WHAT IS REQUIRED:
Change every "Сертификация" to "Сертификат" in the text of all the items below, keeping everything else the same. Leave the pictures out of your answer.

START RECORDS PROVIDED

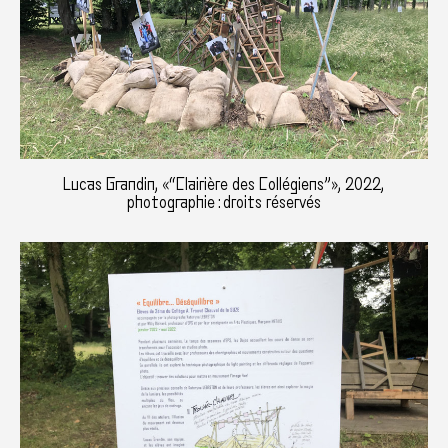
Lucas Grandin, «“Clairière des Collégiens”», 2022,
photographie : droits réservés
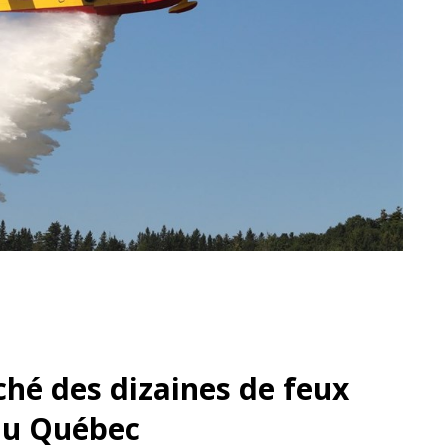
ché des dizaines de feux
 au Québec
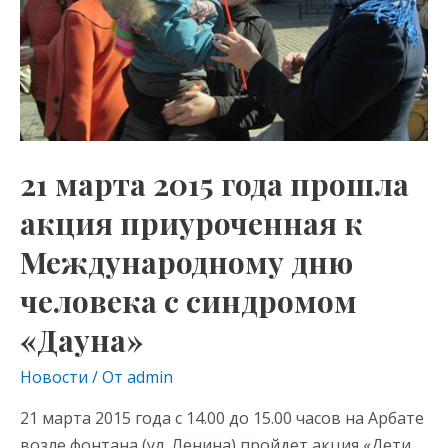
приуроченная
к
Международному
дню
человека
с
синдромом
21 марта 2015 года прошла
«Дауна»
акция приуроченная к
Международному дню
человека с синдромом
«Дауна»
Новости
/ От
admin
21 марта 2015 года с 14.00 до 15.00 часов на Арбате
возле фонтана (ул. Ленина) пройдет акция «Дети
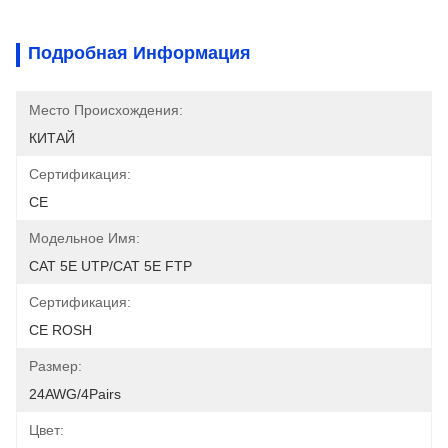
Подробная Информация
Место Происхождения:
КИТАЙ
Сертификация:
CE
Модельное Имя:
CAT 5E UTP/CAT 5E FTP
Сертификация:
CE ROSH
Размер:
24AWG/4Pairs
Цвет:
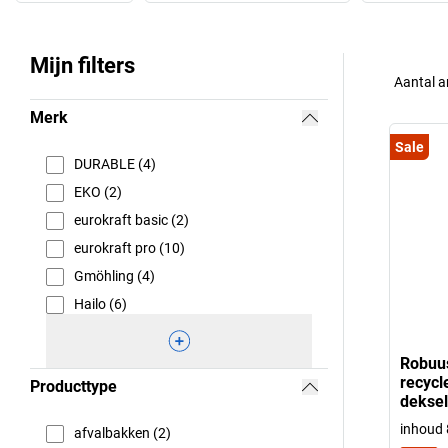
Mijn filters
Aantal a
Merk
Sale
DURABLE (4)
EKO (2)
eurokraft basic (2)
eurokraft pro (10)
Gmöhling (4)
Hailo (6)
Robuus
recycl
Producttype
deksel
inhoud 8
afvalbakken (2)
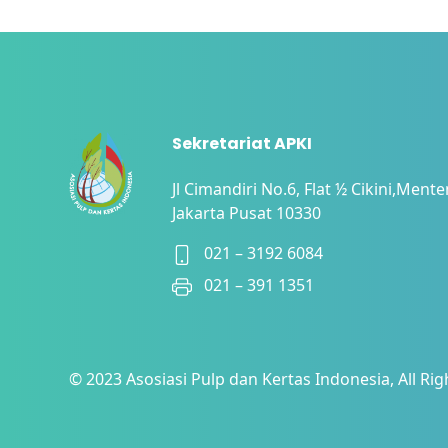
Sekretariat APKI
Jl Cimandiri No.6, Flat ½ Cikini,Ment
Jakarta Pusat 10330
021 – 3192 6084
021 – 391 1351
© 2023 Asosiasi Pulp dan Kertas Indonesia, All Ri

END RECORDS PROVIDED

SOLUTION BELOW:
Lucas Grandin, «“Clairière des Collégiens”», 2022,
photographie : droits réservés
ché des dizaines de feux
 au Québec
приуроченная
к
Международному
дню
человека
с
синдромом
21 марта 2015 года прошла
«Дауна»
акция приуроченная к
Международному дню
человека с синдромом
«Дауна»
Новости
/ От
admin
21 марта 2015 года с 14.00 до 15.00 часов на Арбате
возле фонтана (ул. Ленина) пройдет акция «Дети
Подробная Информация
Место Происхождения:
КИТАЙ
Сертификат:
CE
Модельное Имя:
CAT 5E UTP/CAT 5E FTP
Сертификат:
CE ROSH
Размер:
24AWG/4Pairs
Цвет:
Mijn filters
Aantal a
Merk
Sale
DURABLE (4)
EKO (2)
eurokraft basic (2)
eurokraft pro (10)
Gmöhling (4)
Hailo (6)
Robuus
recycl
Producttype
deksel
inhoud 8
afvalbakken (2)
Sekretariat APKI
Jl Cimandiri No.6, Flat ½ Cikini,Ment
Jakarta Pusat 10330
021 – 3192 6084
021 – 391 1351
© 2023 Asosiasi Pulp dan Kertas Indonesia, All Ri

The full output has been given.